Saved entries:
*** Begin section ***
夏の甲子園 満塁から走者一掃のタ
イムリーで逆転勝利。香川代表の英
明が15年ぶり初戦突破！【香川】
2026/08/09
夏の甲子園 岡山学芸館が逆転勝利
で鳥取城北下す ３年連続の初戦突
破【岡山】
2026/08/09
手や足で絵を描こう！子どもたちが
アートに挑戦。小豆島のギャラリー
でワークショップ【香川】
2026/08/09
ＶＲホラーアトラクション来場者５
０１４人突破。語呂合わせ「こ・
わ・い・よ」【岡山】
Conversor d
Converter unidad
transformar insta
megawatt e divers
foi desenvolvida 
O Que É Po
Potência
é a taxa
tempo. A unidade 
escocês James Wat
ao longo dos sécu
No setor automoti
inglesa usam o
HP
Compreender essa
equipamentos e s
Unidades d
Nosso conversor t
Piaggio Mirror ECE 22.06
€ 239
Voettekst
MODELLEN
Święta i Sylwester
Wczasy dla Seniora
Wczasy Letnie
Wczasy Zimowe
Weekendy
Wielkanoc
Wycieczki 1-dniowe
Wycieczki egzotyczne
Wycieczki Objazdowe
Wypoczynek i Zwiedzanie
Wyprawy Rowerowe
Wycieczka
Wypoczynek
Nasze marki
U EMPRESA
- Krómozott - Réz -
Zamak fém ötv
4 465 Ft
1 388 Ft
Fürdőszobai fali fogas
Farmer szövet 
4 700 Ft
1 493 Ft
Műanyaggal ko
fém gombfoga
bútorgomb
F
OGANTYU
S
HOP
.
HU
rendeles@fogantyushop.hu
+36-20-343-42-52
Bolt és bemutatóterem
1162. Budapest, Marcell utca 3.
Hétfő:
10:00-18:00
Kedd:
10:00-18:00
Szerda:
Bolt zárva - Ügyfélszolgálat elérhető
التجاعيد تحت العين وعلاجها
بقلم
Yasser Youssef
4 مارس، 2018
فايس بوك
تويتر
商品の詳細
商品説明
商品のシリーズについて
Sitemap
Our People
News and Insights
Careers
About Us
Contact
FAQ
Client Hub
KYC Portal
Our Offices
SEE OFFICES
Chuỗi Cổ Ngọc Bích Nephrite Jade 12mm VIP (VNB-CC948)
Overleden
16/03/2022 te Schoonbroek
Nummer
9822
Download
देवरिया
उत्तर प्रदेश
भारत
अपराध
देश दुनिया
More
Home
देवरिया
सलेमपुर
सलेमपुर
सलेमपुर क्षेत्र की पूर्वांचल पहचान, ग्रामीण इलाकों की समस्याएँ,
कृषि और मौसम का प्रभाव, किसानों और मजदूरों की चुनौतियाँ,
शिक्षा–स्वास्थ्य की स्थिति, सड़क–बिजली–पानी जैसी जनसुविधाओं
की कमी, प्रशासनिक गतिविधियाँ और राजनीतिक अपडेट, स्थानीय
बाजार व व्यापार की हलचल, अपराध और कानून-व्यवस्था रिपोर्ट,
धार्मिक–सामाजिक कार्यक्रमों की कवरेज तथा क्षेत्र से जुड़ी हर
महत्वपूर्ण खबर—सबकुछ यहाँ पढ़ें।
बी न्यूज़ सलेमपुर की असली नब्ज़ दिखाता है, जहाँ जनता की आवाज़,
*** End section ***
### EXERCISE AIM
Reproduce the text of every row above verbatim, preserving each line without alteration.

### YOUR RESPONSE
夏の甲子園 満塁から走者一掃のタ
イムリーで逆転勝利。香川代表の英
明が15年ぶり初戦突破！【香川】
2026/08/09
夏の甲子園 岡山学芸館が逆転勝利
で鳥取城北下す ３年連続の初戦突
破【岡山】
2026/08/09
手や足で絵を描こう！子どもたちが
アートに挑戦。小豆島のギャラリー
でワークショップ【香川】
2026/08/09
ＶＲホラーアトラクション来場者５
０１４人突破。語呂合わせ「こ・
わ・い・よ」【岡山】
Conversor d
Converter unidad
transformar insta
megawatt e divers
foi desenvolvida 
O Que É Po
Potência
é a taxa
tempo. A unidade 
escocês James Wat
ao longo dos sécu
No setor automoti
inglesa usam o
HP
Compreender essa
equipamentos e s
Unidades d
Nosso conversor t
Piaggio Mirror ECE 22.06
€ 239
Voettekst
MODELLEN
Święta i Sylwester
Wczasy dla Seniora
Wczasy Letnie
Wczasy Zimowe
Weekendy
Wielkanoc
Wycieczki 1-dniowe
Wycieczki egzotyczne
Wycieczki Objazdowe
Wypoczynek i Zwiedzanie
Wyprawy Rowerowe
Wycieczka
Wypoczynek
Nasze marki
U EMPRESA
- Krómozott - Réz -
Zamak fém ötv
4 465 Ft
1 388 Ft
Fürdőszobai fali fogas
Farmer szövet 
4 700 Ft
1 493 Ft
Műanyaggal ko
fém gombfoga
bútorgomb
F
OGANTYU
S
HOP
.
HU
rendeles@fogantyushop.hu
+36-20-343-42-52
Bolt és bemutatóterem
1162. Budapest, Marcell utca 3.
Hétfő:
10:00-18:00
Kedd:
10:00-18:00
Szerda:
Bolt zárva - Ügyfélszolgálat elérhető
التجاعيد تحت العين وعلاجها
بقلم
Yasser Youssef
4 مارس، 2018
فايس بوك
تويتر
商品の詳細
商品説明
商品のシリーズについて
Sitemap
Our People
News and Insights
Careers
About Us
Contact
FAQ
Client Hub
KYC Portal
Our Offices
SEE OFFICES
Chuỗi Cổ Ngọc Bích Nephrite Jade 12mm VIP (VNB-CC948)
Overleden
16/03/2022 te Schoonbroek
Nummer
9822
Download
देवरिया
उत्तर प्रदेश
भारत
अपराध
देश दुनिया
More
Home
देवरिया
सलेमपुर
सलेमपुर
सलेमपुर क्षेत्र की पूर्वांचल पहचान, ग्रामीण इलाकों की समस्याएँ,
कृषि और मौसम का प्रभाव, किसानों और मजदूरों की चुनौतियाँ,
शिक्षा–स्वास्थ्य की स्थिति, सड़क–बिजली–पानी जैसी जनसुविधाओं
की कमी, प्रशासनिक गतिविधियाँ और राजनीतिक अपडेट, स्थानीय
बाजार व व्यापार की हलचल, अपराध और कानून-व्यवस्था रिपोर्ट,
धार्मिक–सामाजिक कार्यक्रमों की कवरेज तथा क्षेत्र से जुड़ी हर
महत्वपूर्ण खबर—सबकुछ यहाँ पढ़ें।
बी न्यूज़ सलेमपुर की असली नब्ज़ दिखाता है, जहाँ जनता की आवाज़,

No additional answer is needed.